Abstract
Distal hereditary motor neuronopathy type VII (dHMN-VII) is an autosomal dominant disorder characterized by distal muscular atrophy and vocal cord paralysis. We performed a genomewide linkage search in a large Welsh pedigree with dHMN-VII and established linkage to chromosome 2q14. Analyses of a second family with dHMN-VII confirmed the location of the gene and provided evidence for a founder mutation segregating in both pedigrees. The maximum three-point LOD score in the combined pedigree was 7.49 at D2S274. Expansion of a polyalanine tract in Engrailed-1, a transcription factor strongly expressed in the spinal cord, was excluded as the cause of dHMN-VII.

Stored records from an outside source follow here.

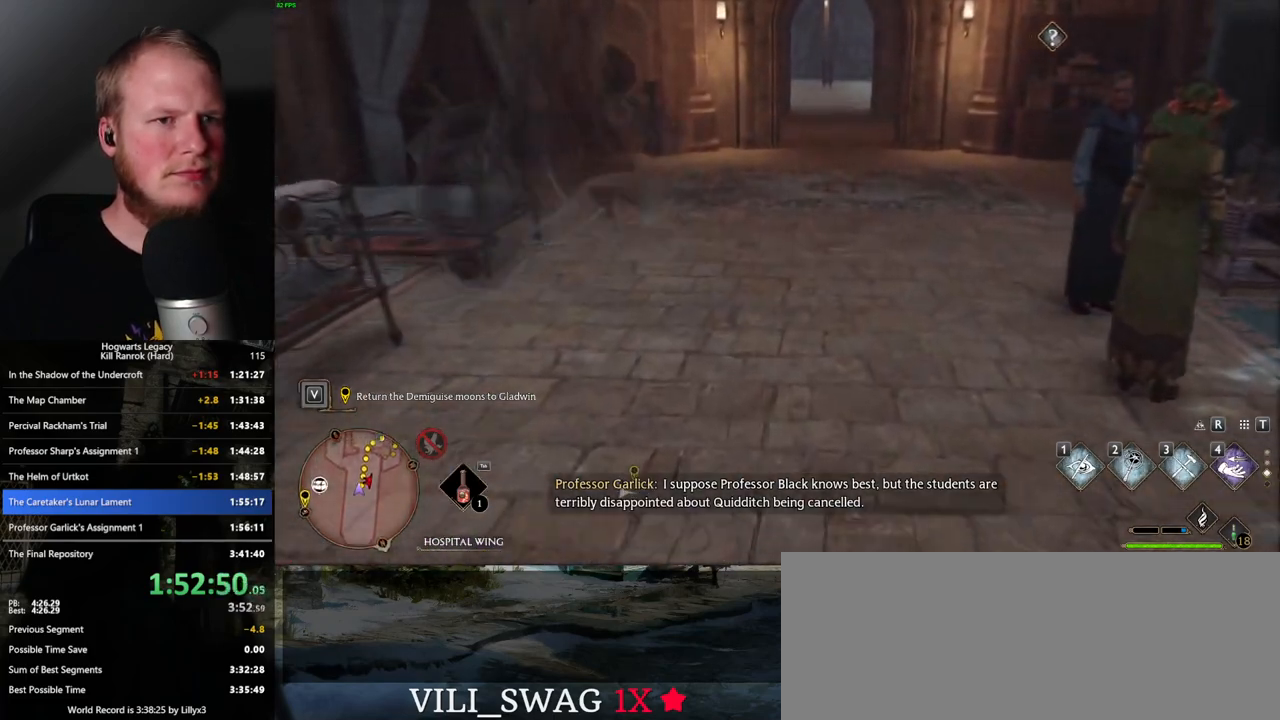
{"keys": ["w"], "mouse": ["mb5"], "events": [[317, "mouse_mb5", "down"]]}
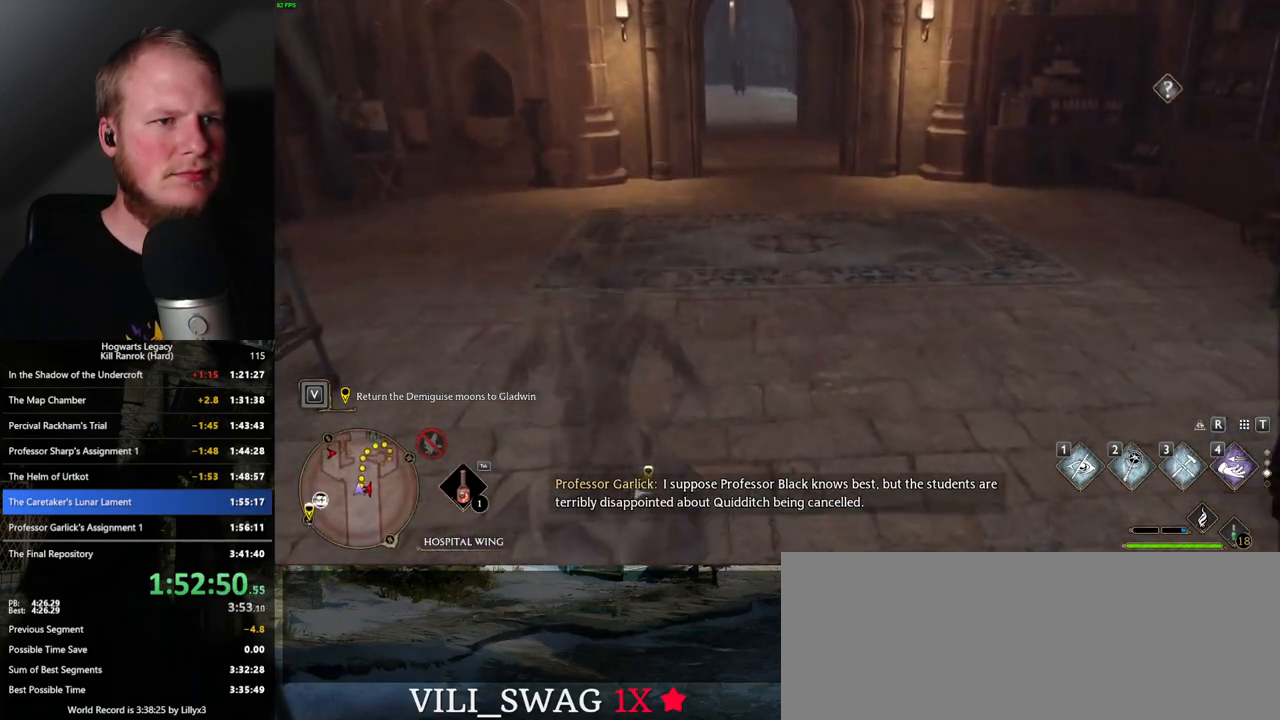
{"keys": ["w"], "mouse": [], "events": [[83, "mouse_mb5", "up"]]}
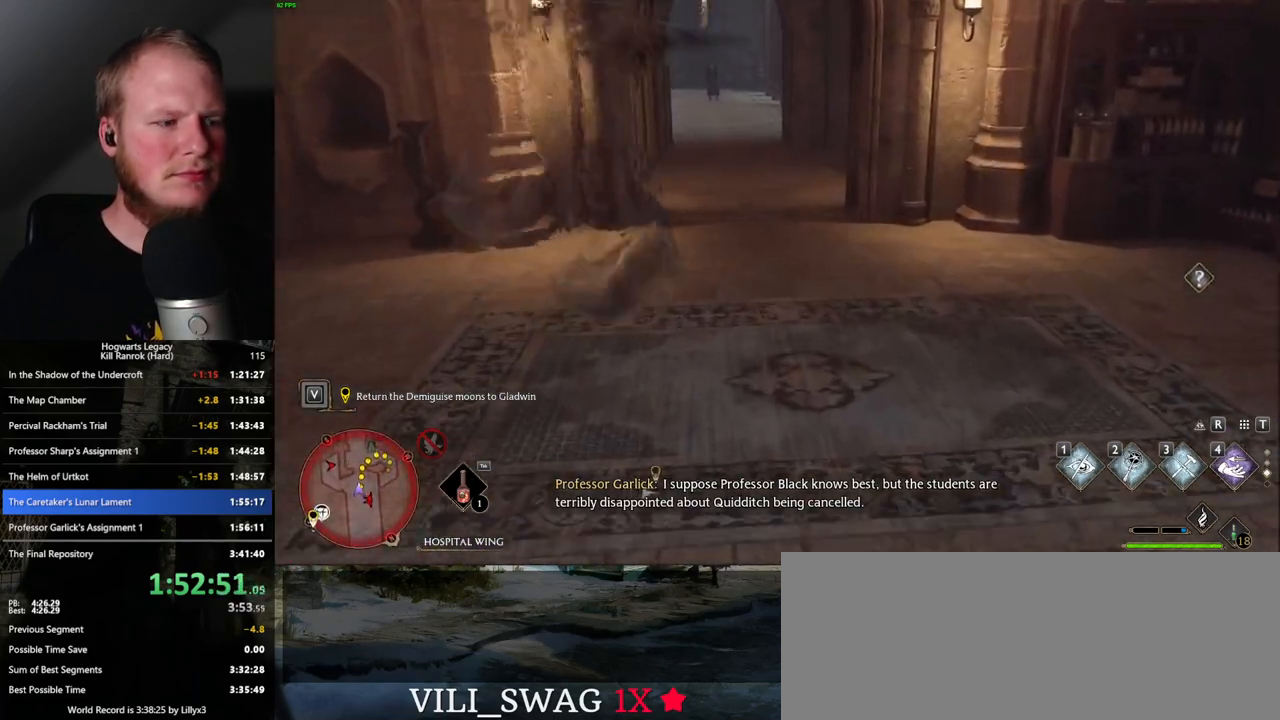
{"keys": ["w"], "mouse": [], "events": [[150, "mouse_mb5", "down"], [317, "mouse_mb5", "up"]]}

The peroneal muscular atrophy syndrome, also known as Charcot-Marie-Tooth disease (CMT [MIM 118200]) is the most common inherited disorder of the peripheral nervous system, affecting 1 in 2,500 people (Keller and Chance 1999). The cardinal clinical features are weakness and wasting of the distal limb muscles, hypo- or areflexia, and pes cavus deformity of the foot. Distal sensory loss is present in some cases. Three distinct groups of peroneal muscular atrophy conditions are recognized: (1) a demyelinating form, hereditary motor and sensory neuropathy type I (HMSN I or CMT1); (2) an axonal form, hereditary motor and sensory neuropathy type II (HMSN II or CMT2); and (3) distal hereditary motor neuronopathy (dHMN, also known as distal spinal muscular atrophy, or spinal CMT) (De Jonghe et al. 1998).
dHMN accounts for ∼10% of peroneal muscular atrophy syndrome (Harding and Thomas 1980). Motor and sensory nerve conduction velocities are normal, and electromyography typically shows features of neurogenic atrophy, consistent with degeneration of the anterior horn cell of the spinal cord. On the basis of clinical and genetic criteria, dHMN is divided into seven subtypes (Harding 1993). The genes for several dHMN subtypes and related conditions have been localized (table 1). However, no causative dHMN genes have thus far been isolated.
Table 1.
Distal Hereditary Motor Neuronopathy Conditions for Which Predisposition Genes Have Been Localized
| Disorder | Features | Inheritancea | Locus | Reference |
| dHMN-II | Adult-onset distal wasting and weakness | AD | 12q24.3 | Timmerman et al. (1996) |
| dHMN-V | Upper limb predominance; occasionally pyramidal features | AD | 7p15 | Christodoulou et al. (1995) |
| dHMN-VI | Severe infantile form with respiratory distress | AR | 11q13-21 | Grohmann et al. (1999) |
| dHMN-VII | Adult onset with vocal cord paralysis | AD | 2q14 | Present report |
| dHMN–Jerash typeb | Juvenile onset with pyramidal features | AR | 9p21.1-p12 | Middleton et al. (1999); Christodoulou et al. (2000) |
| Congenital dSMAb,c | Congenital nonprogressive dHMN with contractures | AD | 12q23-q24 | van der Vleuten et al. (1998) |
AD = autosomal dominant; AR = autosomal recessive.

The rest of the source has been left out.